1437: Hajib Al-Mansur dies in his sleep.
1437: Abd ar-Rahman the Younger succeeds his father as Hajib. His attempt to rein in the power of the merchants ends at knifepoint, and he is replaced by his decadent cousin, Suleyman.
1447: Hajib Suleyman dies after someone tries to treat his gonorrhea with mercury. A succession struggle breaks out following his death.
Feb. 1449: The Asmarid ruler Al-Nasr, at the invitation of the Umayyad Caliph is declared hajib in Isbili. The greater Asmarid Empire of Andalusia and the Maghreb is established.
 
A day to be proud of, at least for all members of the ALMURABITUN GANG.
ALMOHAD GANG is welcome as well.

Amazing update, as usual, which will surely lead to a more exciting future for the TL. Can't wait to see how exactly the Maghreb and al-Andalus are going to be integrated into one singular empire!
 
4] It's been said in a few places that the likeliest way for Al-Andalus to survive would be as the northern element of a greater Berber Empire. You now have that empire. The centre of power in the Asmarid Empire will remain the south of Al-Andalus, but the societal changes in the Maghreb have come home to roost: The Berber ruling class has grown less tribal and more cosmopolitan, Maghrebi society has grown more maritime and centralized, and Andalusi and Berber merchants and families have grown more interwoven. Really, Berbers and Andalusis are considered to be two related "Moorish" ethnic groups in this world.

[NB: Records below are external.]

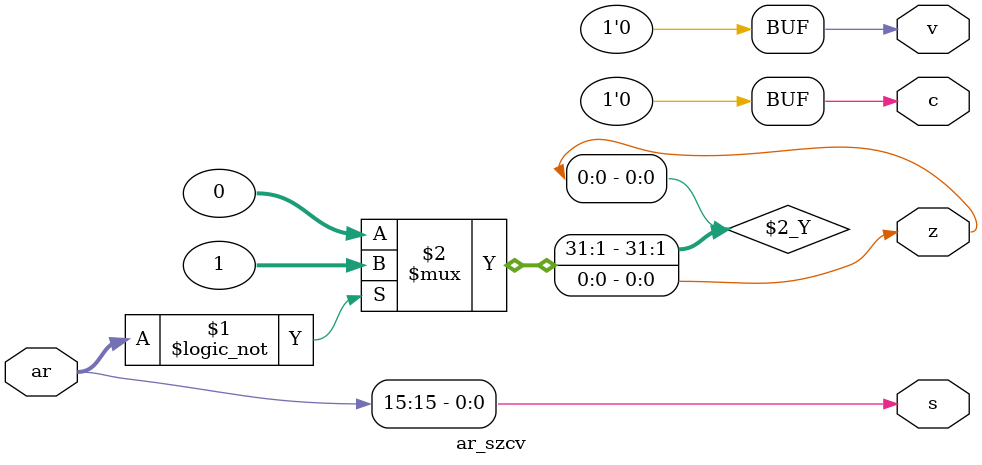
<source format=v>
module ar_szcv(
    input [15:0] ar,
	output s,z,c,v );
assign z = (ar == 16'h0)? 1:0;

// overflow
assign v = 0;
assign c = 0;
						
assign s = ar[15];

endmodule
 
</source>
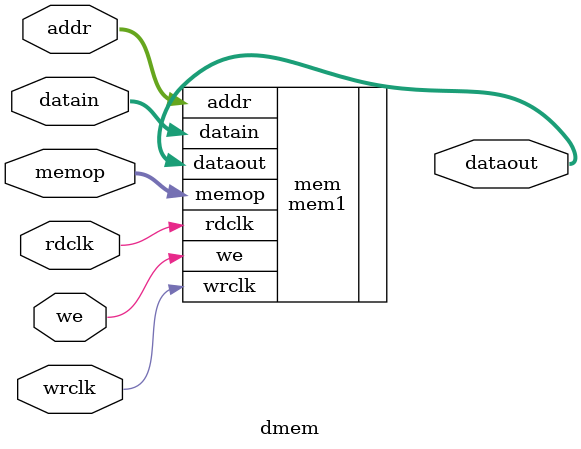
<source format=v>
`timescale 1ns / 1ps

module dmem(
    input  [31:0] addr,
    output [31:0] dataout,
    input  [31:0] datain,
    input rdclk,
    input wrclk,
    input [2:0] memop,
    input we
    );
    
//mem1 mem(.rdclk(rdclk),.wrclk(wrclk),.csen(1'b1),.wren(we),.MemOp(memop),.din(datain),.inaddr(addr),.outaddr(addr),.dout(dataout));
mem1 mem(.addr(addr),.dataout(dataout),.datain(datain),.rdclk(rdclk),.wrclk(wrclk),.memop(memop),.we(we));

endmodule

</source>
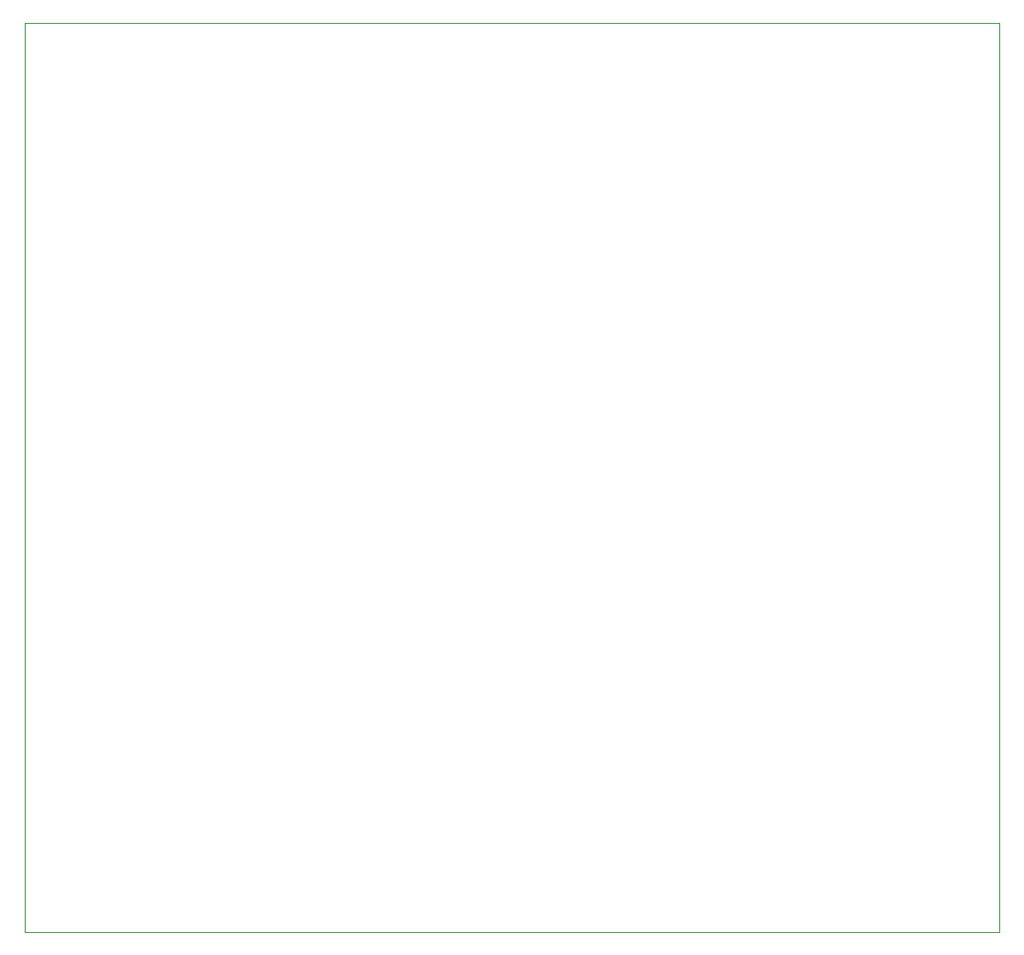
<source format=gbr>
%TF.GenerationSoftware,KiCad,Pcbnew,9.0.4*%
%TF.CreationDate,2025-08-26T10:36:07+02:00*%
%TF.ProjectId,TDA7267_2x2_panel,54444137-3236-4375-9f32-78325f70616e,rev?*%
%TF.SameCoordinates,Original*%
%TF.FileFunction,Profile,NP*%
%FSLAX46Y46*%
G04 Gerber Fmt 4.6, Leading zero omitted, Abs format (unit mm)*
G04 Created by KiCad (PCBNEW 9.0.4) date 2025-08-26 10:36:07*
%MOMM*%
%LPD*%
G01*
G04 APERTURE LIST*
%TA.AperFunction,Profile*%
%ADD10C,0.050000*%
%TD*%
G04 APERTURE END LIST*
D10*
X99500000Y-60000000D02*
X189500000Y-60000000D01*
X189500000Y-60000000D02*
X189500000Y-144000000D01*
X99500000Y-144000000D02*
X99500000Y-60000000D01*
X189500000Y-144000000D02*
X99500000Y-144000000D01*
M02*

</source>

This changes things massively but as you say unify both groups into one and with that population..the new lands in the new world become ripe if andalusia is getting too crowed(but again figthing against santiago terrorist and french might keep it stable) but seems we got a bigger 'europe ends in the pyrrenes' feeling now
 
How can your butterflies change climate?
Because we human with our actions we did change the weather, maybe now is more notorious, but a different battle means more CO2 or deadbodies in place should have not been and that is how the dominoes goes forward
 
How can your butterflies change climate?
United, Maghreb and Andalus are going to be a powerhouse!
The perfect example of such climatic butterflies ITTL were the shorter medieval warm period due to a larger reforestated area after an early Great Plague has killed a large amount of people who would have used that wood IOTL.